Microsoft says your antivirus software could stop you from receiving the emergency patches issued for Windows
Windows users should have received Microsoft’s patches to plug the widespread Meltdown and Spectre CPU flaws. Image: Taylor Martin/CNET
Microsoft has warned users that its patches for the dangerous Meltdown CPU bug won’t reach them if their third-party antivirus hasn’t been updated to support this week’s Windows security update.
By now Windows users should have received the patches Microsoft released yesterday to plug the widespread Meltdown bug and its companion Spectre, which expose most computers and phones to speculative execution side-channel attacks that affect chips from Intel, AMD, and Arm.
Microsoft released software updates for Internet Explorer, Microsoft Edge, Windows, and SQL Server, but customers will also need to apply firmware updates from their respective hardware vendors too.
Surface and Surface Book users can expect an automatic firmware update from Microsoft but those with other hardware will need to check with their vendors.
The flaws allow an attacker to use malware in user mode to reveal the contents of kernel memory, which should not normally be allowed and could result in the leakage of sensitive information, such as passwords.
But if you’re a Windows user and haven’t received Microsoft’s patches yet, Microsoft warns that the reason is your antivirus isn’t compatible with its Windows update.
Microsoft’s testing revealed a “small number” of antivirus programs are making unsupported calls into Windows kernel memory, which result in blue screen of death (BSOD) errors.
To avoid causing widespread BSOD problems Microsoft opted to only push its January 3 security updates to devices running antivirus from firms that have confirmed their software is compatible.
“If you have not been offered the security update, you may be running incompatible antivirus software and you should follow up with your software vendor,” the company explains.
“Microsoft has been working closely with antivirus software partners to ensure all customers receive the January Windows security updates as soon as possible.”
Windows 10’s built-in Windows Defender and Windows 7’s free but not built-in Microsoft Security Essentials are compatible with the update, according to Microsoft.

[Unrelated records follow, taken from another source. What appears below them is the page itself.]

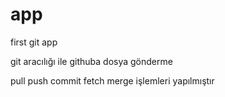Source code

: # app
first git app


git aracılığı ile githuba dosya gönderme

pull
push
commit
fetch
merge
işlemleri yapılmıştır

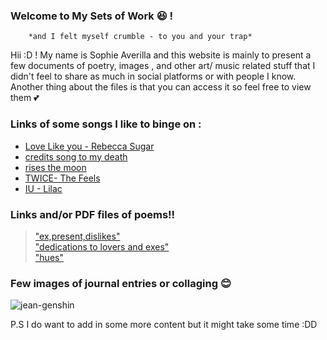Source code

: ### Welcome to My Sets of Work 😆 !
        *and I felt myself crumble - to you and your trap*  


Hii :D ! My name is Sophie Averilla and this website is mainly to present  a few documents of poetry, images , and other art/ music related stuff that I didn't feel to share as much in social platforms or with people I know.
Another thing about the files is that you can access it so feel free to view them 💕


### Links of some songs I like to binge on :
- [Love Like you - Rebecca Sugar](https://www.youtube.com/watch?v=GDTD24KsdGc)  
- [credits song to my death](https://www.youtube.com/watch?v=urxeNbBc1nk)
- [rises the moon](https://www.youtube.com/watch?v=5e1zT7miep8)
- [TWICE- The Feels](https://www.youtube.com/watch?v=f5_wn8mexmM)
- [IU - Lilac](https://www.youtube.com/watch?v=v7bnOxV4jAc)


### Links and/or PDF files of poems!!
> ["ex,present,dislikes"](https://docs.google.com/document/d/1gMCRiSgCtUl3tNmlt1ovY7619-HJLMMCJS8bcrRO20U/edit?usp=sharing)   
> ["dedications to lovers and exes"](https://drive.google.com/file/d/1A6NUSfio2hs_HeBf6NmY112ghndOVOTK/view?usp=sharing)  
> ["hues"](https://docs.google.com/document/d/1gWBkXMj3UzTl0luqJC_LNLEH8LDfrhQoSjhHTM80jbw/edit?usp=sharing)


### Few images of journal entries or collaging 😊
 
![jean-genshin](https://photos.app.goo.gl/a1pV1iu2Yem15cFg9)



P.S I do want to add in some more content but it might take some time :DD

Unless the antivirus vendor has set a Windows registry key that provides compatibility with the update, users of the affected Windows platform will not be protected by the security updates.
Microsoft also cautions that besides Windows 7, Windows Server 2008 R2, and Windows 2012 do not have antivirus installed by default. Customers with these platforms can install Microsoft Security Essentials.
Microsoft also confirmed that its testing showed the mitigations did produce “some performance impact”, adding it would not be noticeable to most users. However, it noted that specific impact will vary by the age of the hardware and implementation by the chip vendor.
Linux kernel creator Linus Torvalds said mitigations would have at least a five percent hit on performance, but that actual impact would depend on the workload.
Microsoft yesterday released the Meltdown and Spectre fixes as part of cumulative update for the Windows 10 Fall Creators Update, labelled KB4056892, which brings the OS Build up to 16299.192.